I shaped the output so a mobile app could render warnings directly, rather than trying to parse a paragraph. The safety flags are machine-readable. I always return the source_url because in a medical workflow, users need a way to verify what the model summarized. The error_report makes debugging straightforward.

What it looked like in testing

In my tests across 7 languages (EN, ES, FR, DE, JA, ZH, HI), uncached runs usually took around 30–40 seconds, depending mostly on search and translation latency.

Cached runs were usually under 10 seconds because the Actor could skip both the search and localization stages.

The most common failure I saw was Hindi translation timing out when the Lingo.dev free tier was under load.

My most useful test cases were inputs like Advil, Dolo 650, and バファリン because they exposed three different failure modes: brand-name ambiguity, strength-suffix handling, and non-Latin normalization.

Limitations and trade-offs

I want to be honest about what this Actor can't do:

  • There's an inconsistency in brand names. Generic names are the main way that Drugs.com indexes. Results may still be lacking if a regional brand name doesn't normalize cleanly. I currently use a single search query in conjunction with best-effort normalization, which still leaves gaps for brands that are specific to a given region.
  • Seven languages, not all languages. I support English (EN), Spanish (ES), French (FR), German (DE), Japanese (JA), Chinese (ZH), and Hindi (HI). Adding more is straightforward; it's mostly adding entries to the DISCLAIMERS and LANG_NATIVE_NAMES dicts, but each new language needs testing for transliteration quality.
  • Not personalized medical advice. The dosage instructions are general. They don't account for the patient's weight, age, other medications, or conditions. The disclaimer is baked into every output in the patient's language.
  • Drugs.com availability. The Actor relies on Drugs.com being crawlable. If they change their structure or rate-limit aggressively, the search stage will fail (and the error_report will tell you).

What I'd do differently

If I rebuilt this tomorrow, I’d change three things:

  • Start with caching from day one. I added it late, and refactoring around the key-value store cost me time. Apify's store API is so simple that there's no reason not to have it from the start.
  • Test transliteration edge cases earlier. The valid_transliteration() validator went through five rewrites. I kept discovering new failure modes, prompts being echoed back, phonetic labels appearing in the results, and digit suffixes getting mangled. More systematic testing up front would have saved me hours.
  • Consider a direct Drugs.com scraper. Using Google Search Scraper to find Drugs.com pages works, but adds a degree of indirection. A purpose-built Drugs.com Actor would be more reliable and would let me extract structured data (dosage tables, interaction lists) rather than snippet text.

Conclusion

Building the Medicine Simplifier taught me a lot about prompt engineering and the difference between translation and localization, but the biggest takeaway was how well this kind of project fits the Actor model.

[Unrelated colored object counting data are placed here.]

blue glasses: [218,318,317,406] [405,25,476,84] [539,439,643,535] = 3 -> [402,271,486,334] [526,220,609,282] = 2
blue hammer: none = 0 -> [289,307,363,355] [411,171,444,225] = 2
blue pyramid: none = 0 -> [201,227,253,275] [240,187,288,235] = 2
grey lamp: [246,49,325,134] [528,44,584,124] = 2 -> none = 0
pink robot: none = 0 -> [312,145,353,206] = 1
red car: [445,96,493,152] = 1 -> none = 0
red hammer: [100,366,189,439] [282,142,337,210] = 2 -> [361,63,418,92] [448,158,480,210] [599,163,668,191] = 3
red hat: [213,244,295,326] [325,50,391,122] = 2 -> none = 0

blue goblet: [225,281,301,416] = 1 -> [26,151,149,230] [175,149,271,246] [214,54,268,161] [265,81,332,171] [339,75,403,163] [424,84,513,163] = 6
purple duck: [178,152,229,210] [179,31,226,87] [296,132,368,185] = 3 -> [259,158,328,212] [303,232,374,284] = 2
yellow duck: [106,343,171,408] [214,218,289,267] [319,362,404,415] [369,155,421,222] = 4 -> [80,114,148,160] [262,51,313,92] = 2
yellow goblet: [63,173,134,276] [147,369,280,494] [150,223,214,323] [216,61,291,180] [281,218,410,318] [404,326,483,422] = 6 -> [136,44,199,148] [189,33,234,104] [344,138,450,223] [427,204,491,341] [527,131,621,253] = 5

What made this project actually usable wasn’t just Gemini or Lingo.dev. It was the Actor model itself: one Actor for orchestration, one Actor reused for search, a key-value store for cheap caching, and structured output so the result was already usable by downstream apps.

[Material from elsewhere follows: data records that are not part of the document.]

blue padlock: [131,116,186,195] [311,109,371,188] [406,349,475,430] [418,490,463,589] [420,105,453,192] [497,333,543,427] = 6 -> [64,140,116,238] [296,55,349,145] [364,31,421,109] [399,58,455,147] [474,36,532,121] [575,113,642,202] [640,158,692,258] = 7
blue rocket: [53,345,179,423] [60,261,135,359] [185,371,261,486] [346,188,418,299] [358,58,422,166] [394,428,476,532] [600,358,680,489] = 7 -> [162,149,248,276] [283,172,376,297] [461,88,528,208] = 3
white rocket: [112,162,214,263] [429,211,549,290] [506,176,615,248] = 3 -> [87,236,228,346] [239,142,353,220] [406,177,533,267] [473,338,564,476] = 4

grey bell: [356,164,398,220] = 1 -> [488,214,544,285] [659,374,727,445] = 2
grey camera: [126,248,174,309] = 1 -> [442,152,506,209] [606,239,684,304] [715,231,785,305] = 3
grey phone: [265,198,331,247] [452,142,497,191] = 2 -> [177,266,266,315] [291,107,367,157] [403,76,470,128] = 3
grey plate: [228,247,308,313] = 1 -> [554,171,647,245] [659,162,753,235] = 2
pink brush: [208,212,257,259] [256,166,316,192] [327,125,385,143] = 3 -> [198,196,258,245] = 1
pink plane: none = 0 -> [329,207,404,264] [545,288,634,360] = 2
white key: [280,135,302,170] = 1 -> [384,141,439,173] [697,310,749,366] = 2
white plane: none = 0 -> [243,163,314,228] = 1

If I iterate on this again, the next version will probably replace the Google Search step with a dedicated Drugs.com scraper Actor so I can extract more structured dosage and interaction data directly.

If you’re building something on top of it, a health chatbot, a pharmacy integration, or another multilingual health tool, I’d genuinely love to hear about it.

⚠️
Always consult a doctor or pharmacist before taking any medication. This Actor is a developer tool, not a substitute for professional medical advice.